Soon enough it got quiet. Ethan and his volcano of self-criticism quieted down too. The cushion, him, the fuzzy space ahead. Just the cushion. The moment. The breath. And the guy flexing his feet and wiggling his toes in the most repulsive pea-green socks ever. Ethan understood the agony of having a cramp but when you’re sitting you’re supposed to be at one with the sensation of pain. If you really need to flex, you do it in a subtle way that denotes reverence for the privileged silence.

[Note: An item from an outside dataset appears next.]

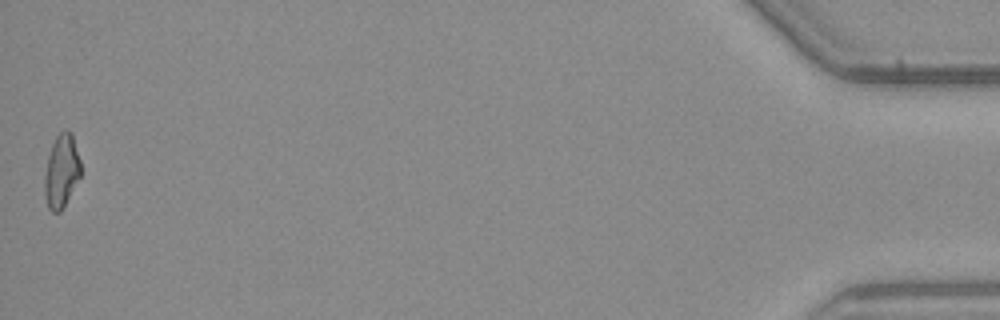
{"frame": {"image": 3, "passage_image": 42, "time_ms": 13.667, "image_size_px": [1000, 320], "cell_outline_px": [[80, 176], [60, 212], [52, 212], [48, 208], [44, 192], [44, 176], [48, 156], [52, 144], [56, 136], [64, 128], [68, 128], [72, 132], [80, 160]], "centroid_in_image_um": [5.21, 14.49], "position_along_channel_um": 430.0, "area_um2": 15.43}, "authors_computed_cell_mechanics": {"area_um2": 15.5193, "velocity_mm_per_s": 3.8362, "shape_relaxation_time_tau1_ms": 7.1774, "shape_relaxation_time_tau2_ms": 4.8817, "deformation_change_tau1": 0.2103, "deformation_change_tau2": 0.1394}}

He wasn’t the only one being inappropriate. The gangly guy who had tapped the baton on the ringing bowl at the start conspicuously rolled his shoulders and his neck, showing everyone what a flexible spine he had. Ethan was sure he would get nothing out of meditating in this place, with this crowd. As soon as the bell sounded, sayonara. Done in silence.

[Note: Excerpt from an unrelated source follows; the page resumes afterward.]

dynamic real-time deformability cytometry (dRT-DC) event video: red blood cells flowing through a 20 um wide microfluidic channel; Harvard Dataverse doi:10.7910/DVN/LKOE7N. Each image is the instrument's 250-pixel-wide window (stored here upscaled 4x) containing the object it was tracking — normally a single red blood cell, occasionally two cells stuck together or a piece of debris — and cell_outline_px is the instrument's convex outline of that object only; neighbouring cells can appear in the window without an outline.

Surely fifteen minutes had passed, but it was hard to tell. In his usual life Ethan was expert at telling the time without looking at a watch. He was never off more than five minutes. But sitting time was full of warps and woofs. Two thoughts happened in such conjunction they were almost simultaneous. 1) Fifteen long painful minutes to drag kicking and screaming into the exhausted past. 2) Only fifteen more minutes to actually practice. To have a tiny awakening or two.
Was that an oxymoron, a tiny awakening? Any aperture, no matter how small, has a view of the infinite. Isn’t that what he believed? But the point was: not to have beliefs, any beliefs. Beliefs got in the way of being present. Where he wasn’t. Where was he? Not in the present. He turned his attention back to his breath.

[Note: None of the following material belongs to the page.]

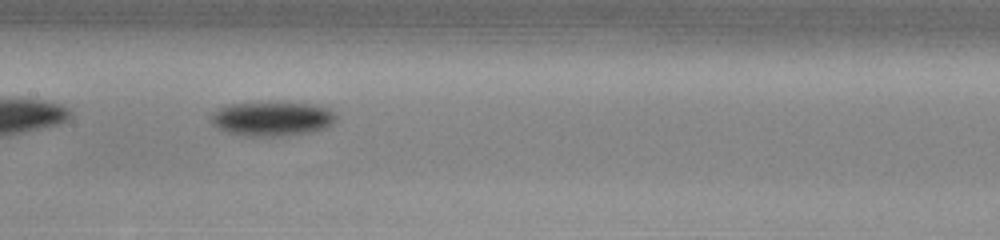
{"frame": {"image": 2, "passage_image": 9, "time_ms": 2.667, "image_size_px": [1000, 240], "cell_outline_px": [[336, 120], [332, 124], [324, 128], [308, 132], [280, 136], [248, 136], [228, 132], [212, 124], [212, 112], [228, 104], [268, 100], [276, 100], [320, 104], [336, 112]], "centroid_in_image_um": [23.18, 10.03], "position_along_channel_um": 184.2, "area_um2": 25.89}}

Ethan was aware of breathing, not breath. Not his breathing but the breathing of the guy in the awful green socks. Not quite snoring but the preliminaries. Getting louder. The energy in the room began to eddy around this guy’s chuffing and burbling. Ethan, as we know, had his own issues around sleepiness so he could feel enormous compassion for this clueless guy. Ethan, at least, had never snored, as far as he knew. It was such a juicy moment in which to practice he was a little disappointed when the guy woke himself up and sat up straight and the room was silent again.
Probably ten minutes left. Maybe eight. Enlightenment can happen at any moment; teachers said that too. That was a belief, wasn’t it? If teachers could have that belief, so could Ethan. Then why couldn’t it happen in one of the moments that composed the next seven and half or so minutes? Weren’t those moments as potent as any? It could be this moment. Or this.